Rui Pataca

Personal information
- Full name: Rui Carlos Jorge Pataca
- Date of birth: 8 May 1973 (age 52)
- Place of birth: Luanda, Angola
- Height: 1.80 m (5 ft 11 in)
- Position: Striker

Youth career
- 1983–1984: Montijo
- 1984–1986: FC Areias
- 1987–1991: Alcochetense

Senior career*
- Years: Team / Apps / (Gls)
- 1991–1993: Alcochetense
- 1993–1994: Comércio Indústria
- 1994: Salir
- 1995: Louletano
- 1995–1996: Ovarense / 31 / (5)
- 1996–1998: Covilhã / 30 / (10)
- 1998–1999: Felgueiras / 33 / (18)
- 1999–2000: Belenenses / 19 / (6)
- 2000: → Montpellier (loan) / 11 / (5)
- 2000–2004: Montpellier / 67 / (14)
- 2004–2009: Créteil / 97 / (22)
- Total:  / 258 / (68)

Managerial career
- 2009–2011: Créteil (assistant)
- 2011–2012: Rodez

= Rui Pataca =

Portuguese football manager and former player (born 1973)

Rui Carlos Jorge Pataca (born 8 May 1973) is a Portuguese retired football who played as a striker, and a manager.

==Playing career==
Born in Luanda, Portuguese Angola, Pataca only started playing professional football at the age of 22, with A.D. Ovarense in the Portuguese second division, going on to play with S.C. Covilhã in both that and the third levels.
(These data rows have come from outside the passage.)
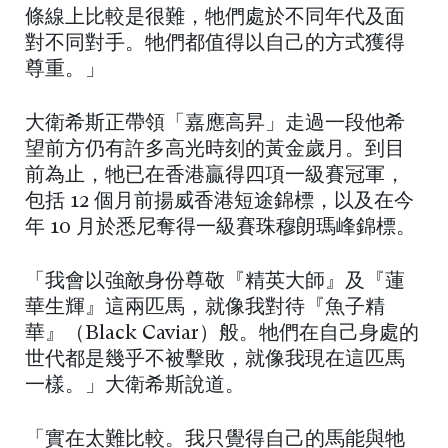
條線上比較是很難，牠們處於不同年代及面
對不同對手。牠們都值得以自己的方式獲得
尊重。」
大衛希斯正帶領「嘉應高昇」走過一段他希
望前方仍有許多高光時刻的黃金歲月。到目
前為止，牠已在香港贏得四項一級賽冠軍，
包括 12 個月前揚威香港短途錦標，以及在今
年 10 月於悉尼奪得一級賽珠穆朗瑪峰錦標。
「我會以強敵身份尊敬『精英大師』及『蓮
華生輝』這兩匹馬，就像我對待『魚子精
華』（Black Caviar）般。牠們在自己身處的
世代都是幾乎不被擊敗，就像我現在這匹馬
一樣。」大衛希斯說道。
「實在太難比較。我只覺得自己的馬能與牠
After an impressive season with F.C. Felgueiras in division two (18 goals), he signed for C.F. Belenenses in the top flight, scoring six times during half a season, his only with the club, as he finished the campaign with Montpellier HSC in the French Ligue 1, on loan, netting a further five goals in an eventual relegation, as 18th and last.

In the 2000 summer Pataca joined the Hérault side on a permanent basis, contributing with four goals for an immediate promotion back, and being irregularly used in the following top division seasons. He subsequently stayed in the country with US Créteil-Lusitanos, playing three seasons in Ligue 2 and two in the Championnat National; after only 14 games in his last two years combined, the 36-year-old retired from football.

==Manager career==
After retiring, Pataca served as an assistant coach for his former club Créteil, under both Laurent Fournier and Hubert Velud. After two seasons, in May 2011, he was named manager of third level side Rodez AF.